F2: Each share of Class B Common Stock is convertible, at any time at the option of the holder, into one (1) share of Class A Common Stock. In addition, each share of Class B Common Stock will convert automatically into one (1) share of Class A Common Stock upon any transfer, whether or not for value, which occurs after the closing of the Issuer's initial public offering, except for certain permitted transfers described in, and transfers to any "permitted transferee" as defined in, the Issuer's restated certificate of incorporation in effect as of the date hereof. The shares of Class B Common Stock have no expiration date.

F3: All shares of Class A and Class B Common Stock will convert automatically into shares of a single class of Common Stock upon the earliest to occur of the following: (a) upon the election by the holders of a majority of the then outstanding shares of Class B Common Stock, (b) the date when the number of outstanding shares of Class B Common Stock represents less than 9% of all outstanding shares of Class A and Class B Common Stock, (c) October 11, 2032 or (d) nine months after the death of the later to die of David A. Duffield and Aneel Bhusri. The shares of Class A and Class B Common Stock have no expiration date.

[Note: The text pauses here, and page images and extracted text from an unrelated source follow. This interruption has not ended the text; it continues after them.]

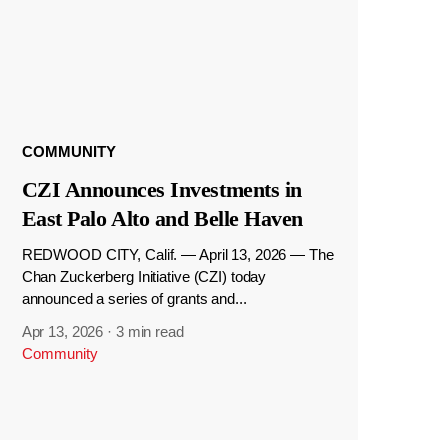
COMMUNITY
CZI Announces Investments in
East Palo Alto and Belle Haven
REDWOOD CITY, Calif. — April 13, 2026 — The
Chan Zuckerberg Initiative (CZI) today
announced a series of grants and...
Apr 13, 2026
·
3 min read
Community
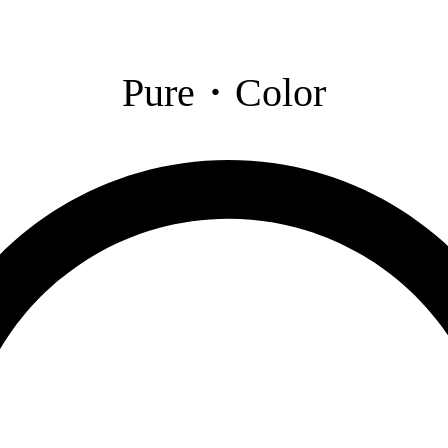
Pure・Color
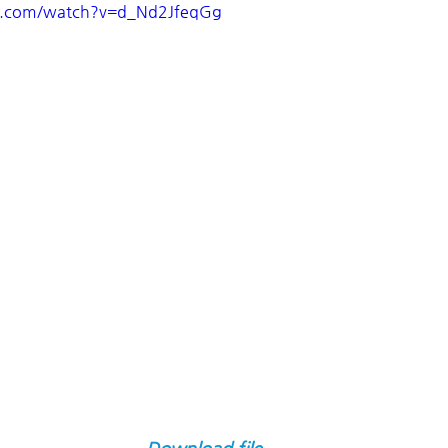
e.com/watch?v=d_Nd2JfeqGg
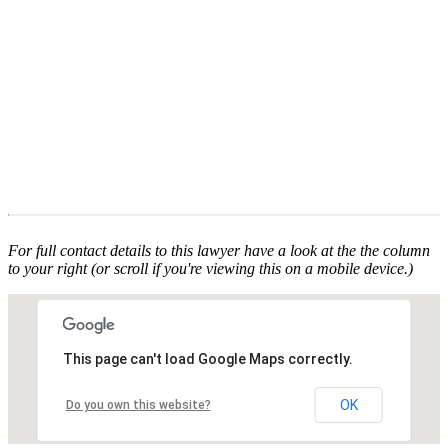
For full contact details to this lawyer have a look at the the column
to your right (or scroll if you're viewing this on a mobile device.)
This page can't load Google Maps correctly.
OK
Do you own this website?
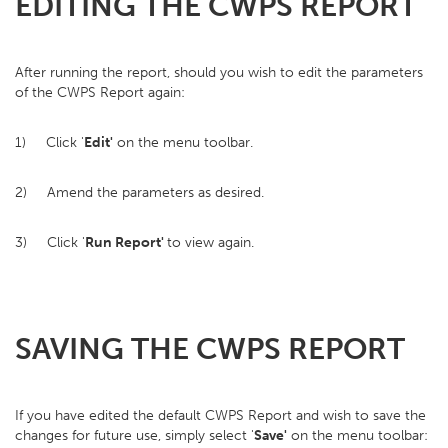
EDITING THE CWPS REPORT
After running the report, should you wish to edit the parameters
of the CWPS Report again:
1) Click '
Edit'
on the menu toolbar.
2) Amend the parameters as desired.
3) Click '
Run Report'
to view again.
SAVING THE CWPS REPORT
If you have edited the default CWPS Report and wish to save the
changes for future use, simply select '
Save'
on the menu toolbar:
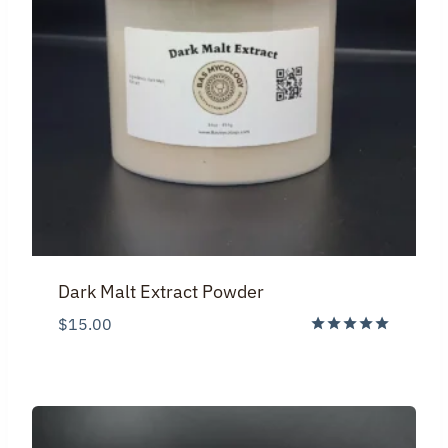
Dark Malt Extract Powder
$
15.00
Rated
5.00
out of 5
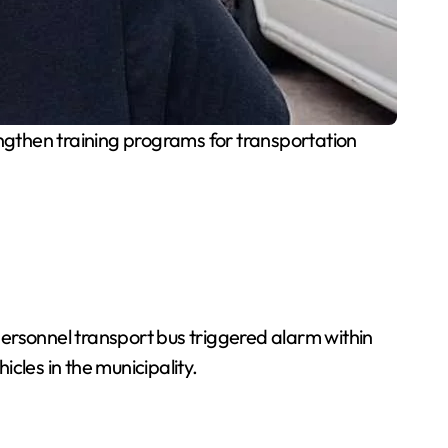
ngthen training programs for transportation
 personnel transport bus triggered alarm within
cles in the municipality.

F4: This is a stock option grant under the Issuer's 2005 Stock Option Plan and will be 100% vested on January 1, 2014, provided Ms. Davies continues to provide services to the Issuer. This option grant will be exercisable in full or in part at any time, but the unvested portion will be subject to the Issuer's right to repurchase the shares at the original exercise price in the event of termination of Ms. Davies' service for any reason. None of these shares has been exercised by Ms. Davies to date.